Alcott also advocates for religious tolerance and on behalf of what he calls “pure religion” (142): religious sentiment, piety, love beyond any particular denominational and religious dogma. This “pure religion” basically amounts to what Emerson famously called self-reliance: being in harmony with one’s innermost self, which is tantamount to being attuned to God. And like Emerson, Alcott insists on a politics based on principles rather than circumstance and party interest. Alcott then begins Book II with the following diagnosis: America is swept up in a revolutionary time of idealism, reform, and reconstruction. This is a time of cooperation between nation states for the common good, with the global democratization of political power, knowledge, and economy, the worldwide introduction of humane laws, and an emphasis on universal religion (instead of sectarianism). Scientific empiricism is conjoined with philosophical idealism, with the latter leading the way (what Alcott calls ideal naturalism (165)). Only those dealing in ideas are proper thinkers. The rest are mere observers. Alcott here reprises the distinction between idealism and empiricism. Genius is the capacity that combines the two, that is, becoming an ideal naturalist is only possible through the use of genius. The ideal is the really real. The ideal is not static but in process and flux, a “flowing essence” (129, 175). Language represents this process but in representing fixes it momentarily. The ideal is thus only ever imperfectly represented. Since the faculty of genius is developed most fully in the poet (or artist), only the poet can accede to the realm of ideas. But true poets are few and far between.

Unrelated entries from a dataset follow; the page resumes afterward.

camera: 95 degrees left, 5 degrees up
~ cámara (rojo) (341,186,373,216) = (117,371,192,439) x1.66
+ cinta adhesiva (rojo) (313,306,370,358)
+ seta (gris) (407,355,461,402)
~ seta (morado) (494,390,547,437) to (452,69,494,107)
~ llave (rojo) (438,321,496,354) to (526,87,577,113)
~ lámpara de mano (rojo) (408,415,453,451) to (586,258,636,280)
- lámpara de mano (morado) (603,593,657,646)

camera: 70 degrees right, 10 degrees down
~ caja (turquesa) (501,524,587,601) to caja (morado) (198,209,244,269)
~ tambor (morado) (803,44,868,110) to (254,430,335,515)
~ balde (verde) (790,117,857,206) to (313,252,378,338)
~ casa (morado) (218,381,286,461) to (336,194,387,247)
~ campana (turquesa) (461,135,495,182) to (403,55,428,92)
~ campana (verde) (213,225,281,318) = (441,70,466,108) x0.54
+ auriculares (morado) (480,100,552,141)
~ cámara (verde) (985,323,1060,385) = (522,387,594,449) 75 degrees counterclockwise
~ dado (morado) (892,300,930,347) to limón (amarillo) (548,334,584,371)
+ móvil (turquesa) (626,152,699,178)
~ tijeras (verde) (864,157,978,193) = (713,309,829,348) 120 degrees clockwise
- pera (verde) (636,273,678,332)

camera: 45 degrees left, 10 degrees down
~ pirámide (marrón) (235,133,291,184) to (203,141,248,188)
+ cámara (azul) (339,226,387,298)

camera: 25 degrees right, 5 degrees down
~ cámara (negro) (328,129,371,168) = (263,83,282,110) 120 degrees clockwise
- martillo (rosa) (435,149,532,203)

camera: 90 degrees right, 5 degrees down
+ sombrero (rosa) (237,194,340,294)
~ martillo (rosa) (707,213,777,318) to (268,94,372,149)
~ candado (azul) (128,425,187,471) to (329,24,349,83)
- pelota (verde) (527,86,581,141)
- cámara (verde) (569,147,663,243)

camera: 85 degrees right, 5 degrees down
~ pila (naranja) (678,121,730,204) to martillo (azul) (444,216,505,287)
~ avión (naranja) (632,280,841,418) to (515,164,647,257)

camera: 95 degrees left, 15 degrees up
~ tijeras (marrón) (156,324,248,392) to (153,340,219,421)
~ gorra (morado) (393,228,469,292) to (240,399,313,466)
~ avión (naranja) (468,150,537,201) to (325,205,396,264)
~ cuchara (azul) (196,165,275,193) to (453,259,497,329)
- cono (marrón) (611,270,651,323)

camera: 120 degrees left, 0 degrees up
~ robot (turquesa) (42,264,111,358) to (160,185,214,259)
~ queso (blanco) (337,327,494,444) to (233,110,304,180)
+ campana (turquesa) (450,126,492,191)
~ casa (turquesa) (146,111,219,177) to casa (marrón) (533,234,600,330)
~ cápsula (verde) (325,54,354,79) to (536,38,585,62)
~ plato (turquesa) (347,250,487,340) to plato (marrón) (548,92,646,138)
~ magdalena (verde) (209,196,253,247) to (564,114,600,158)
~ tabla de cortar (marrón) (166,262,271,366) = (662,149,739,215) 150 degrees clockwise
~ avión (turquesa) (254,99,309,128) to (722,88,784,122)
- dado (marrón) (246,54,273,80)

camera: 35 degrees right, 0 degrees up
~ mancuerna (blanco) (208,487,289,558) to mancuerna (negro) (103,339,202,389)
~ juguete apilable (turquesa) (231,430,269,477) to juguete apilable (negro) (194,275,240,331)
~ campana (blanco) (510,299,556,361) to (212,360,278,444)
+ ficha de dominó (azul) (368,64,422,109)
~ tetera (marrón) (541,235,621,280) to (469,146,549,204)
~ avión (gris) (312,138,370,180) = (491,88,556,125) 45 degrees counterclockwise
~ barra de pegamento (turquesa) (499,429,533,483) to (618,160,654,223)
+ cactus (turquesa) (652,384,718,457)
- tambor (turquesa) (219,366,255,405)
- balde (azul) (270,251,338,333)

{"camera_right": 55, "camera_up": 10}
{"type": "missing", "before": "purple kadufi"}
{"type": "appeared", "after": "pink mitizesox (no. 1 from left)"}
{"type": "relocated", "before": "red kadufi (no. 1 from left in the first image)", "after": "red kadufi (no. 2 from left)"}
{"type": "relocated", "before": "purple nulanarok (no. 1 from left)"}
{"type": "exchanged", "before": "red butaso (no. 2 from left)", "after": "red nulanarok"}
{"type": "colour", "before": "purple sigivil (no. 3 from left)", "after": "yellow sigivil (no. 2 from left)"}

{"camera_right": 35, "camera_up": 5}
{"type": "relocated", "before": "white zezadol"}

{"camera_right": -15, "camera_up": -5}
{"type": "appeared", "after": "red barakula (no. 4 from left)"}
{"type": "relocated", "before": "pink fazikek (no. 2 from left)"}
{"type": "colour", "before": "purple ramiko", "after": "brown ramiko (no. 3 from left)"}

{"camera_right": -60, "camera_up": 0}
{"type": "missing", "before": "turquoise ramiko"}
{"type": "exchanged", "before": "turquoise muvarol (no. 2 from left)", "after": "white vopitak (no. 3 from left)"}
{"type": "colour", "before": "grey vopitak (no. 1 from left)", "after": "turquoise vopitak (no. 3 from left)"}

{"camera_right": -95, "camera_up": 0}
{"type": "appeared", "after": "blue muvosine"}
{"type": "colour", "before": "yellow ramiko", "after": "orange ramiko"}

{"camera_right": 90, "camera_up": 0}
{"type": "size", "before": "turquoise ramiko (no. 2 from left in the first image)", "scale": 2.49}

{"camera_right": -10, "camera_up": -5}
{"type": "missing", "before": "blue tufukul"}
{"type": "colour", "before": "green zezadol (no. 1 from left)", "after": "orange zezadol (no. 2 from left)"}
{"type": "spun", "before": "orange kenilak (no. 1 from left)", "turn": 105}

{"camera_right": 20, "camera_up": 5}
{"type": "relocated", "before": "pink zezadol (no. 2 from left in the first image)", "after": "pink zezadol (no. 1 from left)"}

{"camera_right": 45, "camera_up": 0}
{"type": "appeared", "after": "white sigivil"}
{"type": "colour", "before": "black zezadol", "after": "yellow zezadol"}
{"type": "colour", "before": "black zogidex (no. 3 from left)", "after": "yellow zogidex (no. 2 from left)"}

Instinct, sense, memory, understanding, fancy, reason, imagination, conscience, and personality constitute personal identity. Mind, not body, is fundamental. Only humans can aspire to navigate the whole scale of (mental) powers. Animals, for example, only have the capacity for the first two, instinct and sense. In other words, humans are the prime manifestation and culmination of spirit, and human history is part and parcel of the history of mind or spirit. The One or God is “pure thought, without image” (182). This is what religion should aspire to. Attuning oneself to the “Spirit within” (184) is imperative. Love, freedom, fate are the modalities of this attunement. Animals (and empirical nature at large) are but “effigies and vestiges” (190) of humans’ essence, that is, even more imperfect images of Mind, Spirit, or God. These imperfections are due to and follow on from humans’ imperfections. Humans’ imperfections are the results of a failure in attunement to the “Spirit within.” Only such attunement can restore integrity and integrality. Mind is both form-giving and form-dissolving. It is the generative matrix from which material forms emerge and the “spiritual menstruum” (194) into which they dissolve. Depending on one’s temperament, one might be more or less well equipped to accede to Spirit, Mind, or God. Though differently well-equipped, we all have this capacity in principle. To attain this oneness is “the largest freedom” (206).